The simplest non-trivial parallelism. One serving instance, but the weights are sliced across N GPUs along the head dimension. Each attention o_proj and MLP down_proj ends with an ALLREDUCE.

Prerequisites

  • Simulator container set up (Simulator setup)
  • Bundled RTXPRO6000 profile, no profiling needed for Qwen3-32B at TP=2.

Cluster config

configs/cluster/single_node_single_instance.json (lightly edited from the bundled config to use Qwen/Qwen3-32B at tp_size=2):

configs/cluster/single_node_single_instance.json
{
"num_nodes": 1,
"link_bw": 16,
"link_latency": 20000,
"nodes": [
{
"num_instances": 1,
"cpu_mem": {"mem_size": 512, "mem_bw": 256, "mem_latency": 0},
"instances": [
{
"model_name": "Qwen/Qwen3-32B",
"hardware": "RTXPRO6000",
"npu_mem": {"mem_size": 96, "mem_bw": 1597, "mem_latency": 0},
"num_npus": 2,
"tp_size": 2,
"pd_type": null
}
]
}
]
}

The two fields that make this TP=2 instead of TP=1:

  • num_npus: 2: two GPUs assigned to this instance.
  • tp_size: 2: both GPUs participate in tensor-parallel ALLREDUCE.

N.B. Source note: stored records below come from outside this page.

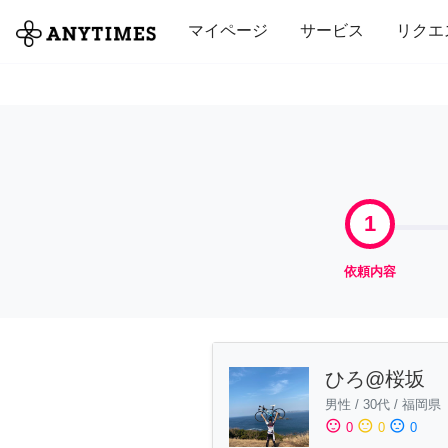
全て
修理・組立
家事
引っ越し
マイページ
サービス
リクエ
1
依頼内容
ひろ@桜坂
男性
/
30代
/
福岡県
sentiment_satisfied
sentiment_neutral
sentiment_dissatisfied
0
0
0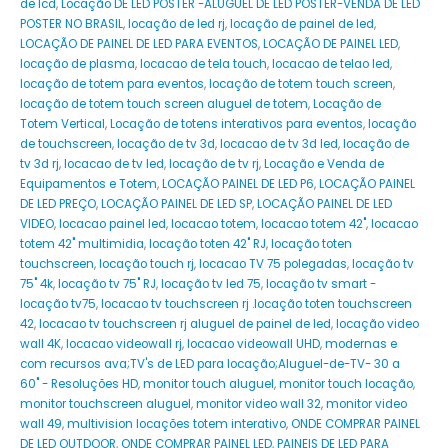
de lcd
,
Locação DE LED POSTER -ALUGUEL DE LED POSTER-VENDA DE LED
POSTER NO BRASIL
,
locação de led rj
,
locação de painel de led
,
LOCAÇÃO DE PAINEL DE LED PARA EVENTOS
,
LOCAÇÃO DE PAINEL LED
,
locação de plasma
,
locacao de tela touch
,
locacao de telao led
,
locação de totem para eventos
,
locação de totem touch screen
,
locação de totem touch screen aluguel de totem
,
Locação de
Totem Vertical
,
Locação de totens interativos para eventos
,
locação
de touchscreen
,
locação de tv 3d
,
locacao de tv 3d led
,
locação de
tv 3d rj
,
locacao de tv led
,
locação de tv rj
,
Locação e Venda de
Equipamentos e Totem
,
LOCAÇÃO PAINEL DE LED P6
,
LOCAÇÃO PAINEL
DE LED PREÇO
,
LOCAÇÃO PAINEL DE LED SP
,
LOCAÇÃO PAINEL DE LED
VIDEO
,
locacao painel led
,
locacao totem
,
locacao totem 42"
,
locacao
totem 42" multimidia
,
locação toten 42" RJ
,
locação toten
touchscreen
,
locação touch rj
,
locacao TV 75 polegadas
,
locação tv
75" 4k
,
locação tv 75" RJ
,
locação tv led 75
,
locação tv smart -
locação tv75
,
locacao tv touchscreen rj .locação toten touchscreen
42
,
locacao tv touchscreen rj aluguel de painel de led
,
locação video
wall 4K
,
locacao videowall rj
,
locacao videowall UHD
,
modernas e
com recursos ava;TV's de LED para locação;Aluguel-de-TV- 30 a
60" - Resoluções HD
,
monitor touch aluguel
,
monitor touch locação
,
monitor touchscreen aluguel
,
monitor video wall 32
,
monitor video
wall 49
,
multivision locações totem interativo
,
ONDE COMPRAR PAINEL
DE LED OUTDOOR
,
ONDE COMPRAR PAINEL LED
,
PAINEIS DE LED PARA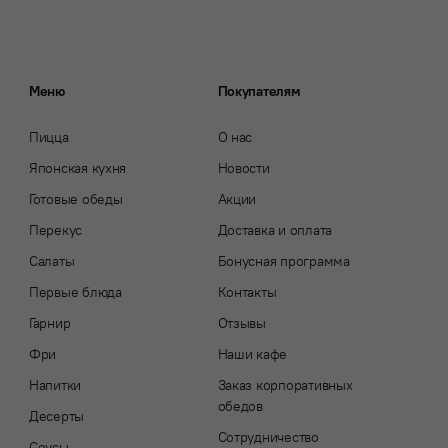
Меню
Покупателям
Пицца
О нас
Японская кухня
Новости
Готовые обеды
Акции
Перекус
Доставка и оплата
Салаты
Бонусная программа
Первые блюда
Контакты
Гарнир
Отзывы
Фри
Наши кафе
Напитки
Заказ корпоративных
обедов
Десерты
Сотрудничество
Соусы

(With pp_size defaulted to 1, num_npus = tp_size * pp_size = 2 holds.)

Run

python -m serving \
--cluster-config 'configs/cluster/single_node_single_instance.json' \
--dtype bfloat16 --block-size 16 \
--dataset 'workloads/example_trace.jsonl' \
--output 'outputs/tp2_run.csv' \
--log-interval 1.0

--dtype bfloat16 matches the profiled variant for Qwen3-32B.

Expected output

Throughput logs land roughly once per second:

[INFO] step=42 batch=8 prompt_t=1.2k tok/s decode_t=420 tok/s npu_mem=88.4 GB
[INFO] step=43 batch=8 prompt_t=1.1k tok/s decode_t=440 tok/s npu_mem=88.4 GB

outputs/tp2_run.csv has one row per finished request. The canonical schema (12 columns, all times in ns) is documented under Simulator → Reading the output:

instance id,request id,model,input,output,arrival,end_time,latency,queuing_delay,TTFT,TPOT,ITL
0,0,Qwen/Qwen3-32B,1472,133,4059740,178654321,174594581,3739551,4063716,1306794,"[1306794, ...]"

What's interesting

  • GPU memory drops in half vs. TP=1 because each GPU only holds half the weights. Watch npu_mem in the throughput log, at TP=2 on Qwen3-32B you should see roughly ~32 GB of weight load instead of ~64 GB.
  • TTFT goes up slightly vs. TP=1 (when both fit), because each attention/MLP pair pays one ALLREDUCE round-trip. link_bw=16 GB/s in the config is the relevant knob, bumping it shrinks the TP collective cost.
  • TPOT can go down when the model is memory-bound at TP=1: more bandwidth per token outweighs the collective overhead.